Tous les Israélites sortirent en effet de la terre d’Égypte, mais ils n’en sortirent pas tous d’affection ; c’est pourquoi emmi le désert plusieurs d’entre eux regrettaient de n’avoir pas les oignons et les chairs d’Égypte. Ainsi il y a des pénitents qui sortent en effet du péché et n’en quittent pourtant pas l’affection : c’est-à-dire, ils proposent de ne plus pécher, mais c’est avec un certain contrecœur qu’ils ont de se priver et abstenir des malheureuses délectations du péché ; leur cœur renonce au péché et s’en éloigne, mais il ne laisse pas pour cela de se retourner souventefois de ce côté-là, comme fit la femme de Loth du côté de Sodome. Ils s’abstiennent du péché comme les malades font des melons, lesquels ils ne mangent pas parce que le médecin les menace de mort s’ils en mangent ; mais ils s’inquiètent de s’en abstenir, ils en parlent et marchandent s’il se pourrait faire, ils les veulent au moins sentir, et estiment bien heureux ceux qui en peuvent manger. Car ainsi ces faibles et lâches pénitents s’abstiennent pour quelque temps du péché, mais c’est à regret ; ils voudraient bien pouvoir pécher sans être damnés, ils parlent avec ressentiment et goût du péché et estiment contents ceux qui les font. Un homme résolu de se venger changera de volonté en la confession, mais tôt après on le trouvera parmi ses amis qui prend plaisir à parler de sa querelle, disant que si ce n’eût été la crainte de Dieu, il eût fait ceci et cela, et que la loi divine en cet article de pardonner est difficile ; que plût à Dieu qu’il fût permis de se venger ! Ah, qui ne voit qu’encore que ce pauvre homme soit hors du péché, il est néanmoins tout embarrassé de l’affection du péché, et qu’étant hors d’Égypte en effet, il y est encore en appétit, désirant les aulx et les oignons qu’il y soûlait manger ! comme fait cette femme qui, ayant détesté ses mauvaises amours, se plaît néanmoins d’être muguetée et environnée. Hélas ! que telles gens sont en grand péril !
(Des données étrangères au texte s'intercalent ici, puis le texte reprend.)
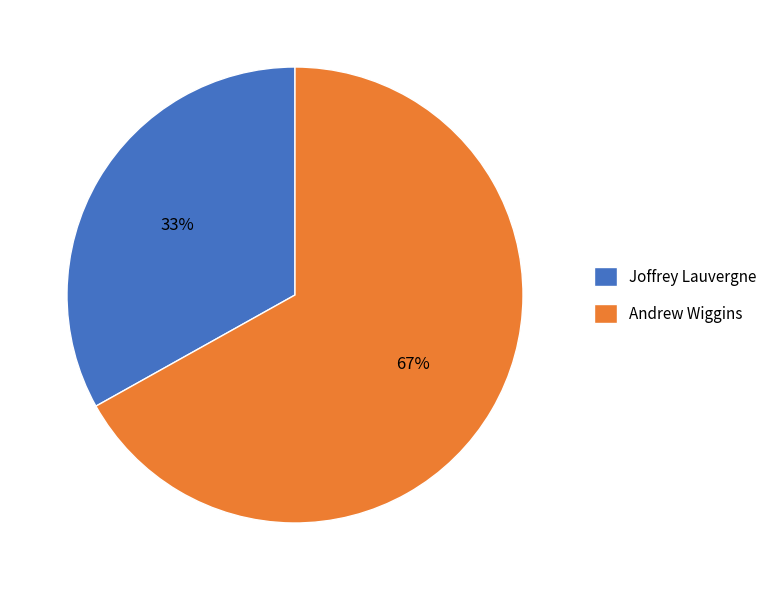

To the nearest percent, what is the combined percentage of Andrew Wiggins and Joffrey Lauvergne?

100%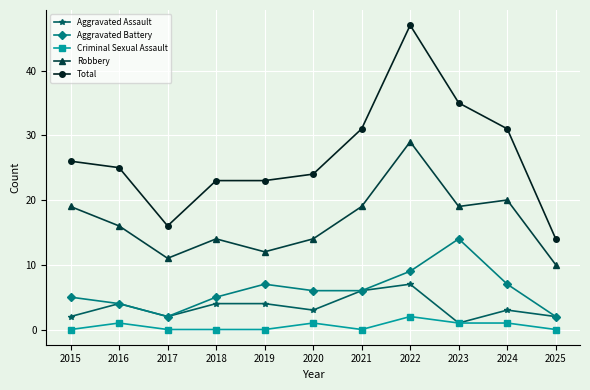

What is the value of the Aggravated Battery point at the 3rd from the left?

2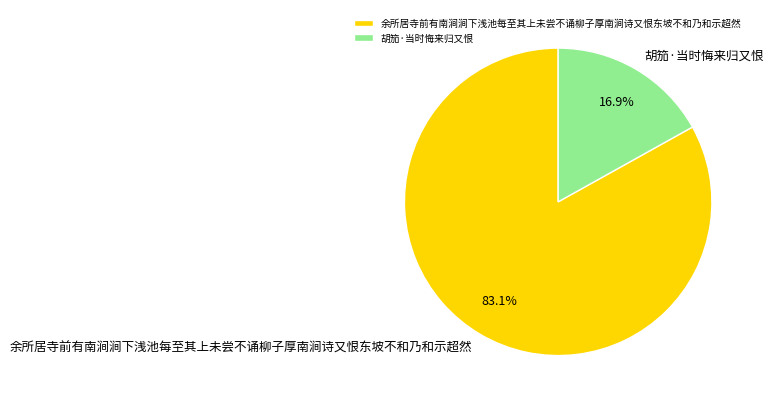

Rank the categories by value from highest to lowest.

余所居寺前有南涧涧下浅池每至其上未尝不诵柳子厚南涧诗又恨东坡不和乃和示超然, 胡笳·当时悔来归又恨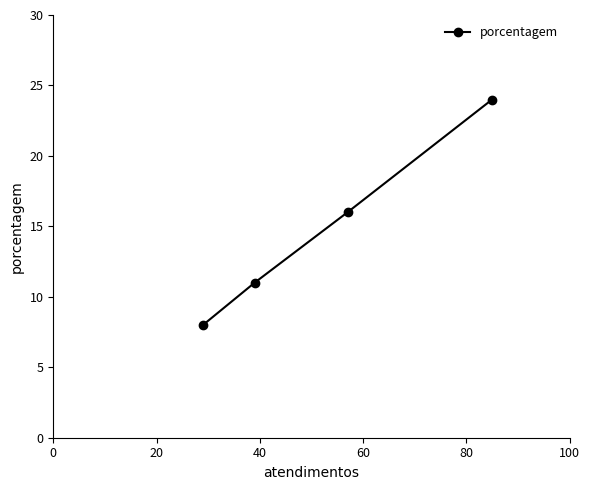

What is the sum of all values?

59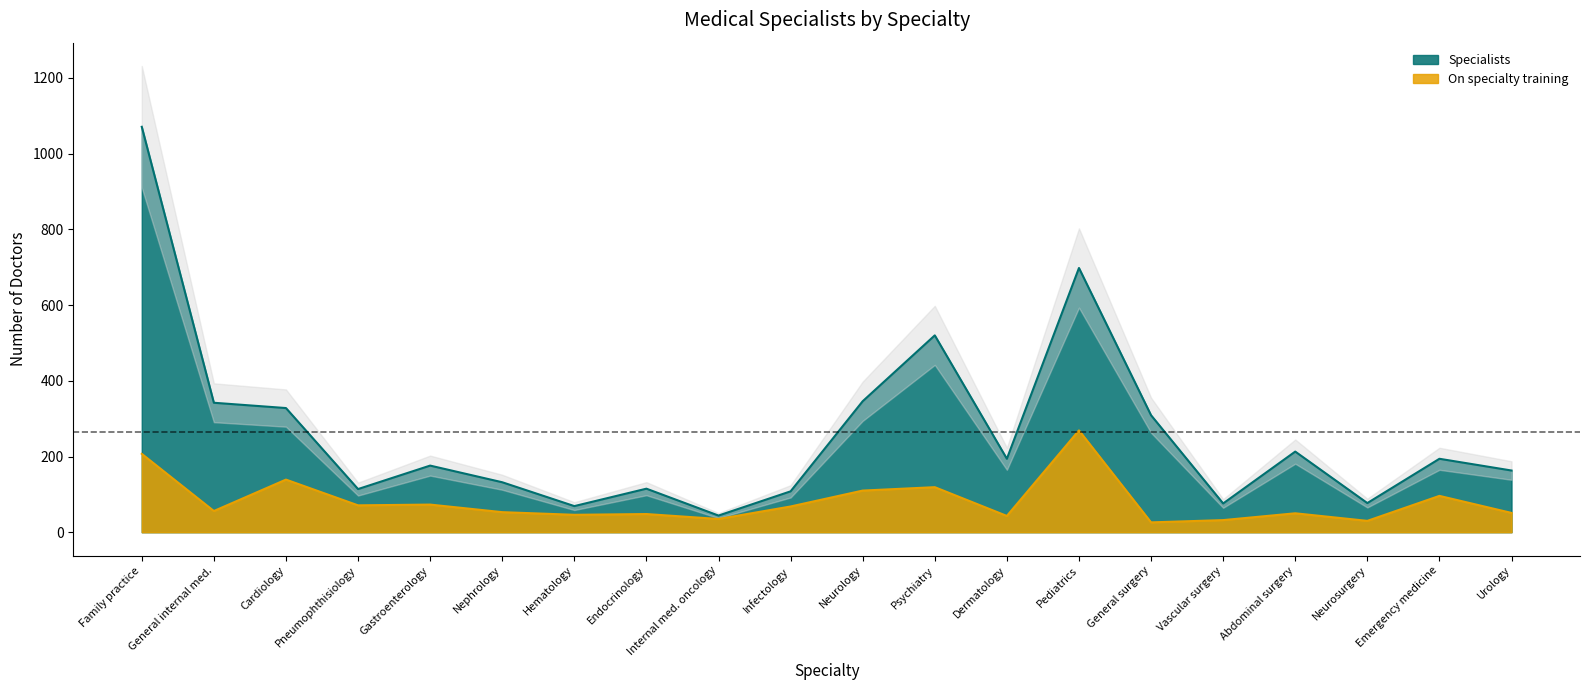

Between Pediatrics and Neurosurgery, which series saw the biggest shift?

Specialists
O Philothée, puisque vous voulez entreprendre la vie dévote, il ne vous faut pas seulement quitter le péché, mais il faut tout à fait émonder votre cœur de toutes les affections qui dépendent du péché ; car, outre le danger qu’il y aurait de faire rechute, ces misérables affections alanguiraient perpétuellement votre esprit, et l’appesantiraient en telle sorte qu’il ne pourrait pas faire les bonnes œuvres promptement, diligemment et fréquemment, en quoi gît néanmoins la vraie essence de la dévotion. Les âmes lesquelles sorties de l’état du péché ont encore ces affections et alanguissements, ressemblent à mon avis aux filles qui ont les pâles couleurs, lesquelles ne sont pas malades, mais toutes leurs actions sont malades : elles mangent sans goût, dorment sans repos, rient sans joie, et se traînent plutôt que de cheminer ; car de même, ces âmes font le bien avec des lassitudes spirituelles si grandes, qu’elles ôtent toute la grâce à leurs bons exercices, qui sont peu en nombre et petits en effet.